Launched in 2002 with the motto “everybody needs a place to think,” its first controller, Roly Keating, described the station as “a channel that had culture and ideas at the heart of the schedule, rather than as an occasional treat in between other programs.”
A drama about Salvador Dali sat alongside inspired acquisitions from the U.S. and Scandinavia. BBC Four pioneered showcasing Nordic noir drama in the U.K. and edgy comedy like Iannucci’s “The Thick Of It.”
Harrison took over BBC Four in 2013. Faced with a tightening of the purse strings — the channel’s costs are reported to have been reduced by up to a minimum of 20% in recent years — he has needed to think laterally.
One response to the cuts was “slow TV,” a bus journey through bucolic English countryside filmed in real time or an austere documentary made inside a Scottish Benedictine monastery.

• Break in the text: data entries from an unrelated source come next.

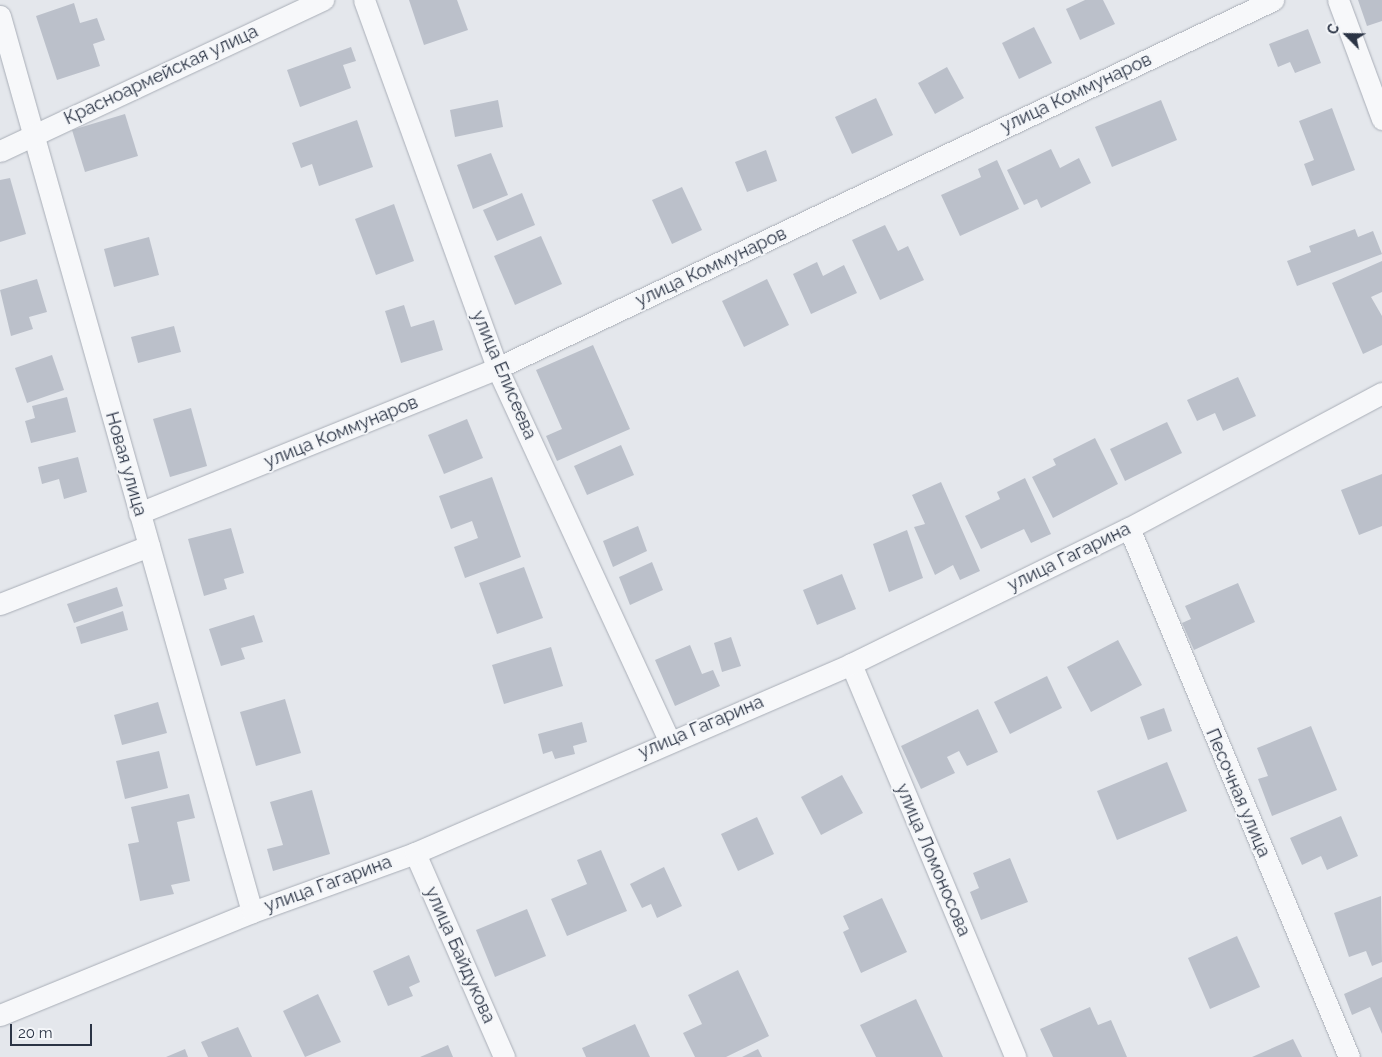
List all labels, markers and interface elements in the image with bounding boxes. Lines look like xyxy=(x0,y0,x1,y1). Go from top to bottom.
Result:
north arrow xyxy=(1322,10,1372,60)
street label: Красноармейская улица xyxy=(60,20,262,130)
text: С xyxy=(1324,22,1342,37)
street label: улица Коммунаров xyxy=(997,49,1155,137)
street label: улица Коммунаров xyxy=(632,223,790,311)
street label: улица Елисеева xyxy=(467,307,541,443)
street label: улица Коммунаров xyxy=(261,391,421,473)
street label: Новая улица xyxy=(101,409,151,519)
street label: улица Гагарина xyxy=(1004,518,1134,596)
street label: улица Гагарина xyxy=(635,691,767,763)
street label: Песочная улица xyxy=(1201,725,1275,861)
street label: улица Ломоносова xyxy=(891,780,975,940)
street label: улица Гагарина xyxy=(261,851,395,917)
street label: улица Байдукова xyxy=(420,883,500,1027)
scale bar xyxy=(12,1014,95,1046)
text: 20 m xyxy=(18,1024,53,1042)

These shows have proved to be surprisingly popular and influential. But this approach has allowed rivals, like Sky Arts, to muscle in on what used to be BBC Four’s exclusive territory.
It’s a moot question whether the BBC would dare to axe BBC Four and alienate its core constituency. “It’s as cheap as chips,” said one former BBC boss. “You don’t actually save that much money by shutting it.
“Better to keep it as an arty repeats channel, and give it space for things like the Proms (the BBC’s annual festival of mostly classical music played live from London’s Royal Albert Hall),” said the executive.
One possibility is that BBC Four might merge with BBC Two and leave youth friendly BBC Three to be re-introduced as a traditional linear channel.
BBC Three went online-only four years ago, a move widely regarded as a mistake given the problems the BBC has in persuading younger audiences to view its services.
However, despite being an online channel, BBC Three has consistently punched above its weight commissioning acclaimed shows like “Fleabag” and comedy “Famalam” featuring an all-black cast. Moreover, the COVID-19 crisis has shown that under-35s stuck at home will watch linear TV as well as binge on Netflix.
It’s possible that Lord Hall, mindful of his legacy as he prepares to leave the public broadcaster later this year, might come up with a compromise. This would somehow protect BBC Four while promoting BBC Three so that it once again has a linear life.
“I’d be a little bit surprised if they actually scrapped BBC Four,” says the ex-BBC topper. “I think it’s more likely that BBC Three will go back to being a TV channel than Four is axed.”